Page added on March 7, 2005
By Allen E. Smith | March 5, 2005
NORTH SLOPE OIL started flowing through the Trans-Alaska Pipeline System in 1977. A decade later, Alaska claimed the pipeline would shut down by 2000 unless it developed the Arctic National Wildlife Refuge coastal plain. We have debated how much oil might be there and its relevance to our energy needs ever since.
To those who would keep the coastal plain wild, it does not matter how much oil is there; it should remain wild. Some places are too important for wild natural values to be developed. The American people support its protection by almost 2 to 1. Important as that debate is, it is irrelevant to the way in which industry actually produces Alaska North Slope oil.
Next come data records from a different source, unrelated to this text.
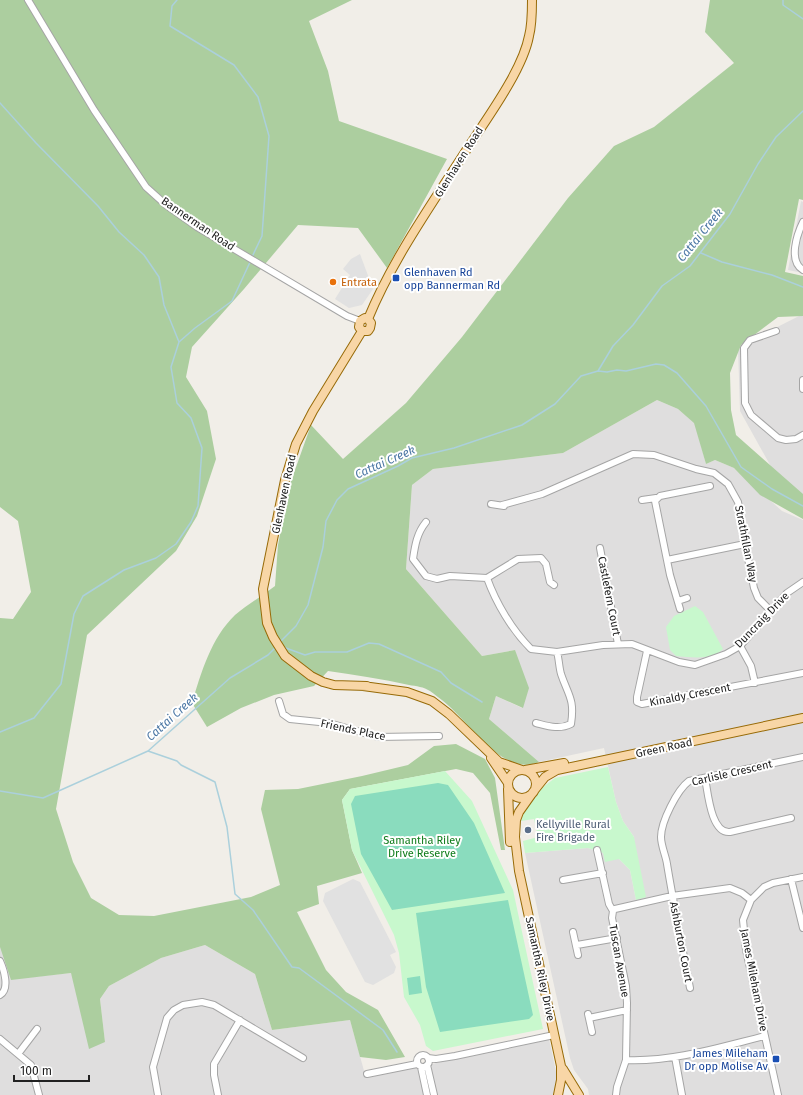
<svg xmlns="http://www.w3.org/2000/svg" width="803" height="1095" viewBox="0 0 803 1095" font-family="'Fira Sans',sans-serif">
	<rect width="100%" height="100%" fill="#f1eee8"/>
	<path fill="#dfdede" d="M801 201 803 202V273L788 270Z
		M803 314V497L780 483 740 411 738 347Z
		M657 400 678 409 695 423 706 464 715 460 734 468 782 511 803 520V1095H589L588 1089 574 1070 570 1058 525 853 588 848 619 859 630 870 636 900 634 837 623 821 616 802 604 748 539 762 489 719 496 696 522 708 515 650 482 656 406 569 412 485 433 469 563 453Z
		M0 945 13 979 71 973 105 1042 100 999 109 986 161 958 205 945 255 974 272 1030 350 1020 366 1078 549 1039 561 1095H0Z"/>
	<path fill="#acce9f" d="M0 0H352L309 21 328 71 339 121 447 159 387 268 358 228 298 225 244 289 192 347 186 377 207 411 216 459 197 516 176 551 87 635 56 809 73 862 91 898 119 915 154 916 251 897 280 885 261 809 265 790 298 789 362 776 408 765 434 746 456 744 485 759 495 778 505 850H501L490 793 473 773 456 769 350 789 342 800 352 850 362 873 317 886 319 904 297 912 326 970 346 992 378 1010 405 1057 386 1060 360 1057 350 1020 272 1030 255 974 205 945 161 958 109 986 100 999 105 1042 89 1049 71 973 11 980 0 947V618L13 619 31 592 18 521 0 507Z
		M710 0H803V200L799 199 785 272 803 276V316L778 317 741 345 730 373 731 410 736 435 803 494V519L760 495 734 468 715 460 706 464 694 423 678 409 657 400 563 453 433 469 412 485 406 569 482 656 515 650 529 688 523 708 496 696 489 719 539 762C506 776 476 732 455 712 448 704 438 697 430 691 424 687 416 686 409 685 382 679 355 675 328 671L314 686 274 695 241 708 207 727 192 703C201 673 211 638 235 615 247 605 262 596 275 586L278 545 290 484 311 425 343 459 406 403 462 337 568 198 614 146 654 127 734 63 705 32Z"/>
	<path fill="#c8f8cd" d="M695 606 703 612 723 649C711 661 691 657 676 656L670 650 666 627 674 616Z
		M608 767 616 802 623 821 634 837 646 897 636 900 630 870 619 859 605 862 603 853 588 848 525 853 523 841 538 837 534 819 521 821 526 805 536 797 539 790 555 778Z
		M445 771 472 801 513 890 543 1029 433 1051 426 1046 420 1025 404 997 399 953 394 935 352 850 342 800 350 789Z"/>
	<path fill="#8adcbe" d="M438 783 448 785 474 823 505 893 392 910 361 854 351 804 355 796Z
		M508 900 533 1015 529 1019 440 1032 426 987 416 913Z
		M420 976 422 993 409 995 407 978Z"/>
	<path fill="#e1e1e1" d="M360 254 373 289 362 305 349 308 335 299 350 275 343 269 351 259Z
		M353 879 360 882 396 952 390 955 396 967 394 973 373 985 365 982 323 901 325 893Z"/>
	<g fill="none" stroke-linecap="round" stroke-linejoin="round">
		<path stroke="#abd0dc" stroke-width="1.5" d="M177 0 172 6 170 26 234 65 258 97 269 136 262 236 252 257
			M783 0V5L803 19
			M0 103 36 143 98 206 119 232 144 255 159 277 164 305 179 342
			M701 253 722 262 772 275 803 287
			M598 371 607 372 617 370 626 371 656 364 664 365 677 373 706 406 741 467 772 489 803 506
			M280 642 296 626 308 605 323 547 326 521 337 500 348 489 398 466 412 458 454 448 522 425 555 404 581 376 598 371 613 346 633 325 662 286 690 266 730 214 758 164 776 137 803 111
			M283 647 305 655 315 652H347L369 643 379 644 441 672 451 683 482 702
			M0 732 34 718 61 684 74 614 83 596 124 570 156 558 176 544 191 522 198 506 202 448 191 418 177 403 171 367 179 342 195 328 232 301 251 260
			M148 751 177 761 181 765 215 782 227 827 235 894 253 910 292 967 299 968 383 1030 397 1052
			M0 791 43 798 148 751 230 678 268 655 276 647"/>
		<g stroke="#a5a5a5" stroke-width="8">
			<path id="minor" d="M28 0 94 110 146 187 166 205 197 227 347 316 360 321
				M803 222C797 234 788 261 803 270
				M776 331 750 340 744 348 745 403 751 415 778 438 786 440 796 439 803 435
				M803 380V389
				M642 500 656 498
				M491 504 504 506
				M502 505 542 494 633 454 654 455 696 469 714 473 728 484 738 502 745 544 754 588 758 598 771 611
				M426 522C417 533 415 545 413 559L426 576 437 579 450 576 487 578
				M600 548 618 644
				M667 560 745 544
				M487 578C496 603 512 630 531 649L557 652 603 645 632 644 679 662 695 665 726 654 740 646 787 593 803 582
				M487 578 518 559 541 558 546 564 550 582 554 585
				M678 601 687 598
				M680 609 670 575 655 501 660 496 710 486
				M740 646 751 666 755 683
				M647 651 637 697V702L642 704 803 673
				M279 701 283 714 290 719 329 723 378 737 439 736
				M536 723C548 726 559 730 571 724 575 699 568 695 561 674 559 667 559 659 557 652
				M705 778C708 793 711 834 730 832L791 818
				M597 850 609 904 613 911
				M791 879 803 928
				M563 880 603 873
				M573 932 578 955
				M577 945 617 938
				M0 961C4 970 10 989 0 995
				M690 988C682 947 674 906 667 864 666 856 661 846 661 837 661 822 677 790 689 781L803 757
				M588 1014 592 1032
				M589 1018 627 1010
				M0 1039 31 1065 39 1095
				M18 1054 37 1029
				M417 1061a6 6 0 1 1 12 0a6 6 0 1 1-12 0Z
				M675 1057 682 1095
				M428 1058 436 1059 455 1056 554 1035
				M626 1060C673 1062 720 1047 765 1036
				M427 1065 434 1095
				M421 1067 427 1095
				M367 1074 417 1064
				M158 1095 153 1067 167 1018 174 1010 183 1005 202 1002 214 1005 303 1058
				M218 1095 214 1075V1064L240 1020
				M616 1095 617 1087 626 1060 627 1003 626 986 612 918 613 911 615 909 672 896 730 888 742 893 751 900
				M778 1095 746 950 743 920 751 900 764 887 773 883 803 877"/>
		</g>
		<g stroke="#976a07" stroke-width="10">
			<path id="major" d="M368 319C393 258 434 201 469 146 488 117 523 69 529 36 532 25 532 12 532 0
				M362 331 313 411 296 444 285 480 263 589 267 623 273 637 285 656 311 676 323 682 334 685 367 686
				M362 331 359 327 360 321 365 318 368 319
				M362 331H368L370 328 371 323 368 319
				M363 686 407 692 432 701 449 714 499 762 522 770
				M491 758 508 783
				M525 770 564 763
				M508 784a14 14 0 1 1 28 0a14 14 0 1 1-28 0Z
				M508 789 510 842
				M533 792 545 777 557 770 803 718
				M531 795 519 812 516 820 515 837 519 871 561 1066V1080L558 1095
				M563 1069 579 1095"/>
		</g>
		<use href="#minor" stroke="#fff" stroke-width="6"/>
		<use href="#major" stroke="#f8d6a6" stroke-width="8"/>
	</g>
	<g fill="#1a4fb4" stroke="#fff" stroke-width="1.5">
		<rect x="392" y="274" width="8" height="8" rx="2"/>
		<rect x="772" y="1055" width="8" height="8" rx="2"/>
	</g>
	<circle fill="#e8710a" stroke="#fff" stroke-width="1.5" cx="333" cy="282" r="4"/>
	<circle fill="#5c6f8a" stroke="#fff" stroke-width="1.5" cx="528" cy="830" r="4"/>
	<g text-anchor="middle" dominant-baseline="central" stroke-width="4" stroke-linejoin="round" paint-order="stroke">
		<g font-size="11" fill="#212121" stroke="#fff">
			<text transform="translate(459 162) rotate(-58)">Glenhaven Road</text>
			<text transform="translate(198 224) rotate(34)">Bannerman Road</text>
			<text transform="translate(284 494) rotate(-78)">Glenhaven Road</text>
			<text transform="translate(746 544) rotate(79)">Strathfillan Way</text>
			<text transform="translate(609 596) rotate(79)">Castlefern Court</text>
			<text transform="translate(762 620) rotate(-46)">Duncraig Drive</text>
			<text transform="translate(690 695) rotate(-11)">Kinaldy Crescent</text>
			<text transform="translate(353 730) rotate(12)">Friends Place</text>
			<text transform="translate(664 748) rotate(-12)">Green Road</text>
			<text transform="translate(732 773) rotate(-13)">Carlisle Crescent</text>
			<text transform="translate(681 942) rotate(79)">Ashburton Court</text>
			<text transform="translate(619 961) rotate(80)">Tuscan Avenue</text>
			<text transform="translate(540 969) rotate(78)">Samantha Riley Drive</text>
			<text transform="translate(754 980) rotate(79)">James Mileham Drive</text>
		</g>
		<g font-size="11" fill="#164399" stroke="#fff" text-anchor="start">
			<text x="404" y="272">Glenhaven Rd<tspan x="404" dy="13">opp Bannerman Rd</tspan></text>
			<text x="768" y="1053" text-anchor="end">James Mileham<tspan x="768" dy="13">Dr opp Molise Av</tspan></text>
		</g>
		<g font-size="11" fill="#c56008" stroke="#fff" text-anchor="start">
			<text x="341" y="282">Entrata</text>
		</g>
		<g font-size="11" fill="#4e5e75" stroke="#fff" text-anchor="start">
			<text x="536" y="824">Kellyville Rural<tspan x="536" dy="13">Fire Brigade</tspan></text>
		</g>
		<g font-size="11" fill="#117d1c" stroke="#fff">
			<text x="422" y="840">Samantha Riley<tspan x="422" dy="13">Drive Reserve</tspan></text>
		</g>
		<g font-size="12" font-style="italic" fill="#4d78a5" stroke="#fff">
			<text transform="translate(700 235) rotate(-51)">Cattai Creek</text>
			<text transform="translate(385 462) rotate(-24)">Cattai Creek</text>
			<text transform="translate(172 717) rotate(-42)">Cattai Creek</text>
		</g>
	</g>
	<path d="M14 1075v6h75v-6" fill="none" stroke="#212121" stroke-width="2"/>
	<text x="20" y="1075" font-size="12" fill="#212121" stroke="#ffffff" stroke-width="3" paint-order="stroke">100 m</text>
</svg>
Even before The New York Times reported that ”major oil companies are largely uninterested in drilling in the refuge,” observation of industry behavior should have confirmed that and more. Three related conclusions follow.
No amount of newly discovered oil will significantly alter the volume that flows through the pipeline each year. Contrary to Alaska’s prediction, the pipeline did not shut down in 2000. Since 1985 Alaska increased its forecast of total North Slope oil production 78 percent, from 12.5 billion barrels to 22.3 billion barrels. The pipeline runs at one million barrels per day and there are reserves sufficient to continue at that rate for more than 20 years.
In 2004, the pipeline was reauthorized for another 30 years, justified by industry projections of existing reserves and new discoveries coming on line. It is not a reach to suggest that additional reserves will be found to operate well beyond that. All of this is happening with no oil from the Arctic Refuge.
Despite increased oil reserves since 1985, the real story lies in North Slope oil flow being limited to the pipeline volume set by industry. Over the last decade, the pipeline’s operation was cut in half from a design capacity of 2 million barrels per day, a level reached only once in 1988, then quickly abandoned.
With uncertain reserves, the inability to develop new fields fast enough, the highest production costs in the world, and an oil price crash, pipeline owners were financially vulnerable in operating at full capacity and could not sustain it. To adjust, they decommissioned five of the 11 pump stations along the 800-mile-long pipeline and reduced operations to 1 million barrels of oil per day. Regardless of new oil reserves, the industry is unlikely to retreat from that position since it appears to have settled on this financial ‘’sweet-spot” as best serving its long-term capital investment and profit goals. The pipeline is operated for profit, not for US energy policy needs.
Second, no amount of oil in the pipeline can reduce our imports or keep up with the growth in US oil consumption. Fixed at one million barrels per day, the pipeline provides a decreasing proportion of annual oil supply as our use grows.
At 5 percent of supply in 2003, when we used 20 million barrels per day, it will drop to 3.5 percent of supply by 2025 as consumption increases to 28 million barrels per day over the next 20 years. No oil discoveries on the North Slope will ever keep up with that 40 percent growth in consumption, let alone reduce imports. Only reducing use of oil will do that.
Third, Congress should reject privatizing our public lands, reject Arctic Refuge drilling, and move on to establishing a sound energy policy. Our nation has a laissez-faire market-driven energy policy that serves industry profitability well by privatizing federal public lands. We have no plan other than to play market roulette for our energy supply while we wager away our nation’s public land treasures. We cannot sustain that. Our leadership has failed to meet its responsibility to develop a sound energy policy.
The Bush administration is rushing to open over 18 million acres under the North Slope Bureau of Land Management for leasing, almost 10 times more acreage than previously leased onshore in Alaska in 50 years. It is giving away America’s Arctic.
Congress should rein in this drive to privatize public lands for energy production and establish a policy that reduces our use of oil through conservation, alternatives, renewables, and efficiencies. Congress should reject sacrificing the Arctic Refuge to the false hopes of misguided energy policy and keep it wild.
Allen E. Smith is a freelance writer who served The Wilderness Society as its Alaska regional director and Alaska senior policy analyst.